One of the witnesses did declare that Schrepfer had wanted to tell them something on the way. According to legend, Schrepfer promised them an event like nothing they had ever seen before and probably would never witness again. Schrepfer disappeared from their sight for a moment, the sound of a gunshot was heard and Schröpfer was found dead. Some of the witnesses claimed he had magically disappeared or that only a necromantic ritual would be needed to resurrect him. Within half an hour after his death, Schrepfer's body was brought to the nearby hospital, where an autopsy was conducted. His remains were buried in silence on the hospital's burial ground for suicides on the same day.
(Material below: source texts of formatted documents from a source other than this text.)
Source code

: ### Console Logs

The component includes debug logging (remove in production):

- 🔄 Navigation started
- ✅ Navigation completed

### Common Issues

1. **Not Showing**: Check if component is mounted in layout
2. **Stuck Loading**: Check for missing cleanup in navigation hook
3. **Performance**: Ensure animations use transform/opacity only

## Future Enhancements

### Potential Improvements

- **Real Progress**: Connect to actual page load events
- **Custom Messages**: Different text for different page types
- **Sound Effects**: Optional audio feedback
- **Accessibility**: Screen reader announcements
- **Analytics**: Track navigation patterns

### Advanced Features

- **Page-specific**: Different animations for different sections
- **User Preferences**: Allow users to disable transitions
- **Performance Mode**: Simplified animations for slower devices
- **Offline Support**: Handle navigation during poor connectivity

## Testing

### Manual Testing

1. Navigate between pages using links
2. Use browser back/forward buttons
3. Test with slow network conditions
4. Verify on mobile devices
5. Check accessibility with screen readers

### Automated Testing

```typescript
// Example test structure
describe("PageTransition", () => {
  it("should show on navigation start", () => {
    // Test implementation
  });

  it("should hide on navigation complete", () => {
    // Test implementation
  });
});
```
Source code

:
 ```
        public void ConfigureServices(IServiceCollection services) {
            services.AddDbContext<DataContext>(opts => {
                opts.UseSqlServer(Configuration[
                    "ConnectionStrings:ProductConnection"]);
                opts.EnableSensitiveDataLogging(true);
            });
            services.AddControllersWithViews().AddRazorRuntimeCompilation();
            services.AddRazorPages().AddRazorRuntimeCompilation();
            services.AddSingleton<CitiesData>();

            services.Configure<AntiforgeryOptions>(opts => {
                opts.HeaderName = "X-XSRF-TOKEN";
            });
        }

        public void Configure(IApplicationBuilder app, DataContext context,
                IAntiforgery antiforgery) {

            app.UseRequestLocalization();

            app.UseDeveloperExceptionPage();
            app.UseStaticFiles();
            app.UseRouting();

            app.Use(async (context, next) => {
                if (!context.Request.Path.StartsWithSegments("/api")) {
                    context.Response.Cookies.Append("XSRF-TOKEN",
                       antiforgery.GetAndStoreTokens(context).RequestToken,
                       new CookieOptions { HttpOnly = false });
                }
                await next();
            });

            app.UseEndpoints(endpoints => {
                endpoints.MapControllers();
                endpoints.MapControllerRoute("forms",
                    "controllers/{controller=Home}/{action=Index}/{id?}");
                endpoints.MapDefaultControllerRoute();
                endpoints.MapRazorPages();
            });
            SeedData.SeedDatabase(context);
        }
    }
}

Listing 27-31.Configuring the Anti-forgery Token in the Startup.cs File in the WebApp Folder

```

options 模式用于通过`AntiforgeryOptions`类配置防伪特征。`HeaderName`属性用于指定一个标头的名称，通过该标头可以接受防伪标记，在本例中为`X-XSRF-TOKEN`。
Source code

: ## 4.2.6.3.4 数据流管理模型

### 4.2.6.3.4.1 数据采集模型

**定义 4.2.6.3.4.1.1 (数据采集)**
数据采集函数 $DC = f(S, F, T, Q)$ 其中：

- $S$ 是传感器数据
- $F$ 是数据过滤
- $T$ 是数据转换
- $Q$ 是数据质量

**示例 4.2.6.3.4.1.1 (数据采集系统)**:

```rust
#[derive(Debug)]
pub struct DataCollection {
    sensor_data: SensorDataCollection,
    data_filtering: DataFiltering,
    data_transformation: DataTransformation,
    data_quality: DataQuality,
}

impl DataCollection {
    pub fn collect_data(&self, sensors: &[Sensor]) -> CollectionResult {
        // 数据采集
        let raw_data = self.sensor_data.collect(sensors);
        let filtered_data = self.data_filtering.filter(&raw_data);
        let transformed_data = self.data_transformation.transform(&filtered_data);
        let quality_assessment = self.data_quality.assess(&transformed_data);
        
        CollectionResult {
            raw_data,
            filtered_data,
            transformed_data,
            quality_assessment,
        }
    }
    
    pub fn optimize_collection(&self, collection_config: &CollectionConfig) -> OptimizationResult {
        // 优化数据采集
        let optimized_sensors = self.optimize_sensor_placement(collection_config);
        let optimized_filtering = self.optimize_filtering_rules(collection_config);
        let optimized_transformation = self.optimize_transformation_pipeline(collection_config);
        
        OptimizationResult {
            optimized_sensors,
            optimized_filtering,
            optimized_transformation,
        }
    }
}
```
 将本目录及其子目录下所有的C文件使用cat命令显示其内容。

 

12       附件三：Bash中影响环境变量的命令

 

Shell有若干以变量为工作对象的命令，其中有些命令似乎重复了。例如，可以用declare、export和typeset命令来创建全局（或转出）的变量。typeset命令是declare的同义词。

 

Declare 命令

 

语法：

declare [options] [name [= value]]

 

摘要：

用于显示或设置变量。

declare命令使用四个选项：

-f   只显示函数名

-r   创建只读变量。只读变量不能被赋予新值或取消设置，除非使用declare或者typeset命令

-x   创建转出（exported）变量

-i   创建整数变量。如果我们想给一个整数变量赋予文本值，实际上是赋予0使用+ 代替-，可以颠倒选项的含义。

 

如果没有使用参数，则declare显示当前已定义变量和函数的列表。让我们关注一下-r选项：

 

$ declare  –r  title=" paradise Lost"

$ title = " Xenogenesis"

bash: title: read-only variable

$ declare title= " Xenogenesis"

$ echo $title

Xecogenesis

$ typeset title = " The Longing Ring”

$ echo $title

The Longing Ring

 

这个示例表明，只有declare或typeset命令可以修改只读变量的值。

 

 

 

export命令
The apparent suicide has later often been described as the result of Schrepfer's supposed delusions about his necromantic abilities, possibly partly due to the drugs he may have vaporized at his séances and which he must have repeatedly inhaled himself. He would have been perpetually tormented by evil spirits rendering his life miserable, or either he would have been convinced that he could resurrect himself after shooting himself to death.

There are several serious indications that Schrepfer was actually murdered or persuaded and helped to commit suicide. Important evidence for murder was found in the fact that the bullet went through the front of Schrepfer's mouth, as if the weapon was forced between his lips by another person and the victim resisted by pressing his jaws together. There were also some inexplicable conflicting aspects in the statements of the witnesses and there were many possible motives to why he would have been killed. It seems like the affair was covered up. Wurmb wrote a letter to Elector Friedrich August III, nephew of Karl von Sachsen, stating that juridical investigation was impossible without implicating the prince. No further investigation took place.

==Aftermath and legacy==
Several of Schrepfer's associates – including Wurmb, DuBosc, Hoffman and Von Bischoffswerder – managed to become leaders of Rosicrucian circles a few years later and some of them were among the founders of the new Mason lodge Balduin in Leipzig in 1776. Von Bisschofswerder later had some influence on Friedrich Wilhelm II of Prussia through a Rosicrucian lodge and ghost-raising sessions. It has been suggested that he owned and used Schrepfer's optical apparatus to conjure up spirits.

Soon after Schröpfer's death there was a plethora of polemic publications either attacking or defendeding his supposed abilities to raise ghosts, including writings by Moses Mendelssohn, Christian August Crusius, Balthasar Bekker and Johann Christian Wiegleb. Schrepfer became quite famous across Europe; several publications included explanations of techniques he might have used to conjure apparitions, which inspired several people to recreate Schrepfer's séances.

In 1791 and 1792 phantasmagoria pioneer Paul Philidor advertised his shows under the title "Schröpferische Geister Erscheinungen" (Schröpferesque ghost appearances).

Friedrich Schiller's unfinished novel The Ghost-Seer, of which installments were published between 1787 and 1789, is believed to have been inspired by Schrepfer.

==Bibliography==
Friedrich Kittler, Optical Media, Cambridge: Polity Press, 2010, pp. 98–101.